I have an Arduino that has an Ethernet shield and I'd like to have a log of events so I can see if it's operating they way I expect. The Arduino is not located near me, so I can't use serial monitor. I'd like to use the Ethernet shield to post events somewhere online, then I could go to a URL and see what was posted. I want it to be a running log. For example, at 8AM it might post 1 event, at 8:30 a second. If I went to the URL at 9:00, I'd see both events in the log. I don't want to go to one URL for the first event and a different URL for the 2nd. I know for posting code there are services like PostBin. Is there anything out there that could do this?
Yes. I use an Apache server using php/MySQL. There are several threads on the forum that cover this.
You could make the Arduino be a server, and serve up a log file that it maintains on an SD card.
If that won't work, getting a domain name and standing up your own server, with PHP and MySQL, is not that difficult or expensive, and you'd learn a ton of stuff.
I was thinking about the SD card + Webserver as an option if there wasn't an easier way.
I was also thinking about posting text to a Google doc spreadsheet via a form. I did this with another project and it worked well for a couple weeks, but then it just stopped working. I couldn't insert any more data into the spreadsheet. I only had a couple hundred rows in the spreadsheet. Even when I deleted a lot of the old data, it wouldn't start working again.
I figured it wouldn't be too hard to 'install' Apache and MySQL on a server, but I assumed that it would be pretty hard to then actually get it working as described above for someone like me who doesn't know anything about Apache and MySQL. Maybe I'm wrong and there are some good tutorials out there.
Don't overlook Cosm: https://cosm.com -- especially as there are ready-to-go sample sketches and your application is right in their sweet spot.
Having said that, you can learn a lot by setting up and running your own server, and writing services in PHP or whatever. Why not do both?
-br
I figured it wouldn't be too hard to 'install' Apache and MySQL on a server, but I assumed that it would be pretty hard to then actually get it working as described above for someone like me who doesn't know anything about Apache and MySQL. Maybe I'm wrong and there are some good tutorials out there.

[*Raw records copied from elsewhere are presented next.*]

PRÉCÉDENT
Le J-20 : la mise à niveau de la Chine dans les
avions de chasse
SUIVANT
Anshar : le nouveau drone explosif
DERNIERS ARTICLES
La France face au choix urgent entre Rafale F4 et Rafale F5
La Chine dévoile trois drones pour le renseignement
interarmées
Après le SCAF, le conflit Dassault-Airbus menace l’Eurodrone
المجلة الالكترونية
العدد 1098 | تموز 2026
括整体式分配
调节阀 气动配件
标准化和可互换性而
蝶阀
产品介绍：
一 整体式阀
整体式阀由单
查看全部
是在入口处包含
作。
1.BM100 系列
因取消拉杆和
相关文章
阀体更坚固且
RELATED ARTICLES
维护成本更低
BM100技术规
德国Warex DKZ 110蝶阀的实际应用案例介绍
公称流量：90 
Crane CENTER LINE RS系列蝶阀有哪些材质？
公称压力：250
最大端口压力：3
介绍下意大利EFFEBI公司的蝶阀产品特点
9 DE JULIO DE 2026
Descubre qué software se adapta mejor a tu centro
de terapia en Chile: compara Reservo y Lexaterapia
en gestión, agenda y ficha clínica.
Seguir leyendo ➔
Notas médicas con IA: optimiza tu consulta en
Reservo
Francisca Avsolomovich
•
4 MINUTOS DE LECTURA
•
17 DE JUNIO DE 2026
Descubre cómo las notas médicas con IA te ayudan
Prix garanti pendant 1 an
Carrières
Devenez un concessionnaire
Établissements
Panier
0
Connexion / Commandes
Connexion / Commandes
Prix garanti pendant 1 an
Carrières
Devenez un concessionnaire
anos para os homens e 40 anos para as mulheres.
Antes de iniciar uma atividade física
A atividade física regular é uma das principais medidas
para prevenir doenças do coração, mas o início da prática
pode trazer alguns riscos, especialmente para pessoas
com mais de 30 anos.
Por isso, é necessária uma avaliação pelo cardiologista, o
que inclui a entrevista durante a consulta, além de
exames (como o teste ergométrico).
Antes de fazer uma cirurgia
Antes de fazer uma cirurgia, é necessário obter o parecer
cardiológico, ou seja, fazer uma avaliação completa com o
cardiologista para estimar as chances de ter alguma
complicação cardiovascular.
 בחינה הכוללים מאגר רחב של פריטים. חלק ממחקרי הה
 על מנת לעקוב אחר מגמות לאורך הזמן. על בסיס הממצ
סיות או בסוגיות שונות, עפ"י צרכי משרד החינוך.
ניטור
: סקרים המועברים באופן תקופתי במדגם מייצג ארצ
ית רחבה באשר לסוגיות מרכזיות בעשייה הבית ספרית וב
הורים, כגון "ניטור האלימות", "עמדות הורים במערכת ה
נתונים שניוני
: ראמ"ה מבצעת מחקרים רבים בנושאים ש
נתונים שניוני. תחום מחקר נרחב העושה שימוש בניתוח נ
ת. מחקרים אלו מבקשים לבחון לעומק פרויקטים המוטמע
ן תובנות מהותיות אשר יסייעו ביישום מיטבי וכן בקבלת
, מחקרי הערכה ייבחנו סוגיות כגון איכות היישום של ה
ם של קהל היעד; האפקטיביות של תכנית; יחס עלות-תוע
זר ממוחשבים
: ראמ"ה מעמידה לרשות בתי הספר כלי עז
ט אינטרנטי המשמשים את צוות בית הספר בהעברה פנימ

Sounds like a good opportunity to learn. You can even test everything locally, without the Arduino knowing what you are doing. When the server works from a browser, then the Arduino can connect to it, and make GET requests, too. The GET request that the Arduino and the browser make are, under the covers, identical. The PHP script parses the data and INSERTs that data in the MySQL database.
MySQL can time stamp the entries, so that the Arduino/browser/user doesn't need to.